Background: I spent about 7 years working on one of the backends that powered, among other things, part of Google+. Much of that time (5 years) I owned a data migration to deal with technical debt that came out of the original implementation. Although G+ is not the only source of these musings, its impending turndown was top of mind as I wrote. That said, I have no insight into the actual turndown of G+ and have been off of that team for 2 years now.

Let’s take a break from our regularly scheduled musings on ethics and society to think about software engineering.

We all know that we should design maintainable systems. But what does that mean? For non-mission critical consumer products, here’s one perspective: Design for mild success.

If we start with the assumption that our product is going to be wildly successful, we will likely commit at least one of over-engineering or taking too many shortcuts. When we over-engineer, we build a system that is ready to enable the features we imagine now but can’t build yet. When we take shortcuts, we build things in a way that works today but relies on a complex and brittle set of assumptions. Seemingly opposites, a common assumption behind both of these sins of software engineering is that there will be time and resources invested into the code later.

But chances are, the product will not be wildly successful. Maybe it will be a complete failure and we can delete the whole thing (although even a good cleanup can take a long time — that 5-year data migration I mentioned took another two years to clean-up the old system).
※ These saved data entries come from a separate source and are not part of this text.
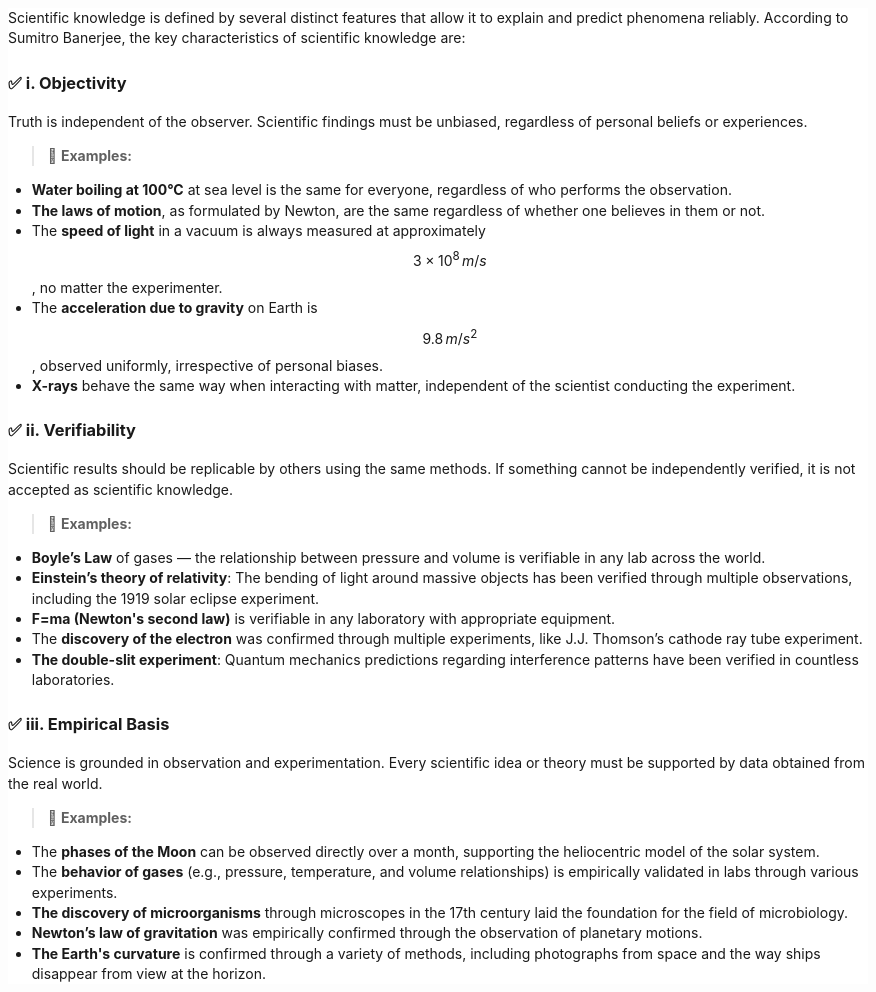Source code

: Scientific knowledge is defined by several distinct features that allow it to explain and predict phenomena reliably. According to Sumitro Banerjee, the key characteristics of scientific knowledge are:



### ✅ i. Objectivity  
Truth is independent of the observer. Scientific findings must be unbiased, regardless of personal beliefs or experiences.  
> 🧠 **Examples:**
- **Water boiling at 100°C** at sea level is the same for everyone, regardless of who performs the observation.
- **The laws of motion**, as formulated by Newton, are the same regardless of whether one believes in them or not.
- The **speed of light** in a vacuum is always measured at approximately $$3 \times 10^8 \, m/s$$, no matter the experimenter.
- The **acceleration due to gravity** on Earth is $$9.8 \, m/s^2$$, observed uniformly, irrespective of personal biases.
- **X-rays** behave the same way when interacting with matter, independent of the scientist conducting the experiment.



### ✅ ii. Verifiability  
Scientific results should be replicable by others using the same methods. If something cannot be independently verified, it is not accepted as scientific knowledge.  
> 🧠 **Examples:**
- **Boyle’s Law** of gases — the relationship between pressure and volume is verifiable in any lab across the world.
- **Einstein’s theory of relativity**: The bending of light around massive objects has been verified through multiple observations, including the 1919 solar eclipse experiment.
- **F=ma (Newton's second law)** is verifiable in any laboratory with appropriate equipment.
- The **discovery of the electron** was confirmed through multiple experiments, like J.J. Thomson’s cathode ray tube experiment.
- **The double-slit experiment**: Quantum mechanics predictions regarding interference patterns have been verified in countless laboratories.



### ✅ iii. Empirical Basis  
Science is grounded in observation and experimentation. Every scientific idea or theory must be supported by data obtained from the real world.  
> 🧠 **Examples:**
- The **phases of the Moon** can be observed directly over a month, supporting the heliocentric model of the solar system.
- The **behavior of gases** (e.g., pressure, temperature, and volume relationships) is empirically validated in labs through various experiments.
- **The discovery of microorganisms** through microscopes in the 17th century laid the foundation for the field of microbiology.
- **Newton’s law of gravitation** was empirically confirmed through the observation of planetary motions.
- **The Earth's curvature** is confirmed through a variety of methods, including photographs from space and the way ships disappear from view at the horizon.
If the product manages not to fail, it will most likely be mildly successful. We will have created something with real value in limited circumstances or for a small set of users. We won't want to kill the product, but we will have a hard time justifying an engineering team to clean up those hacks and implement all of those good ideas we planned for (plus, we were wrong about what users would want).

Now those over-engineered classes and workaround hacks start to call in their debt. Products are only worth keeping as long as the benefits (to us and our users) outweigh the costs. Sadly, since our mildly successful system was engineered to require an unjustifiable ongoing investment, the cost does not justify the benefit.
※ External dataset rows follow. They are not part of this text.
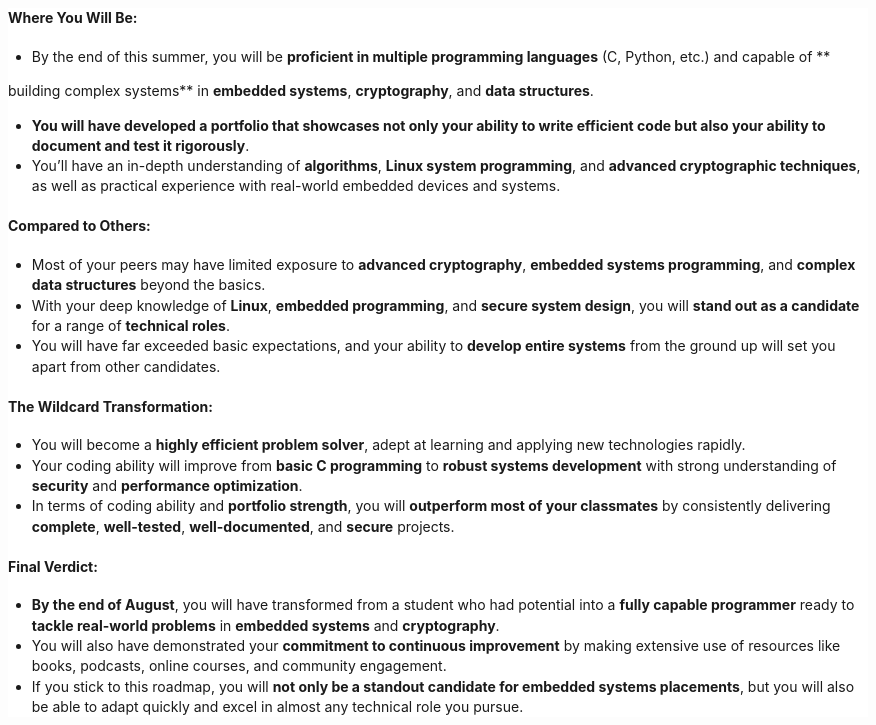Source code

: 
#### **Where You Will Be:**
- By the end of this summer, you will be **proficient in multiple programming languages** (C, Python, etc.) and capable of **

building complex systems** in **embedded systems**, **cryptography**, and **data structures**.
- **You will have developed a portfolio that showcases not only your ability to write efficient code but also your ability to document and test it rigorously**.
- You’ll have an in-depth understanding of **algorithms**, **Linux system programming**, and **advanced cryptographic techniques**, as well as practical experience with real-world embedded devices and systems.

#### **Compared to Others:**
- Most of your peers may have limited exposure to **advanced cryptography**, **embedded systems programming**, and **complex data structures** beyond the basics.
- With your deep knowledge of **Linux**, **embedded programming**, and **secure system design**, you will **stand out as a candidate** for a range of **technical roles**.
- You will have far exceeded basic expectations, and your ability to **develop entire systems** from the ground up will set you apart from other candidates.

#### **The Wildcard Transformation:**
- You will become a **highly efficient problem solver**, adept at learning and applying new technologies rapidly.
- Your coding ability will improve from **basic C programming** to **robust systems development** with strong understanding of **security** and **performance optimization**.
- In terms of coding ability and **portfolio strength**, you will **outperform most of your classmates** by consistently delivering **complete**, **well-tested**, **well-documented**, and **secure** projects.
  
#### **Final Verdict:**
- **By the end of August**, you will have transformed from a student who had potential into a **fully capable programmer** ready to **tackle real-world problems** in **embedded systems** and **cryptography**.
- You will also have demonstrated your **commitment to continuous improvement** by making extensive use of resources like books, podcasts, online courses, and community engagement.
- If you stick to this roadmap, you will **not only be a standout candidate for embedded systems placements**, but you will also be able to adapt quickly and excel in almost any technical role you pursue.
Where does that leave us? With a useful and valued product that is a drag on our team. We have a system that’s disheartening to work on because whoever ends up paying the maintenance cost has to run just to stay in place given the technical debt they were burdened with.

Now we have a choice: keep paying the cost of maintenance or turn down the product and pay the cost in the goodwill of your users. You cannot escape the payment.

So remember to engineer for mild success. Design a system that is easy to maintain and solves the problems you need to solve today. Generalize when it becomes a net saving (even though it will be incrementally more expensive). Be specific, but not hacky. And remember, you always pay a price for tech debt. Like with debt in the real economy, the question is only whether or not the overall growth reduces the relative cost of the payment.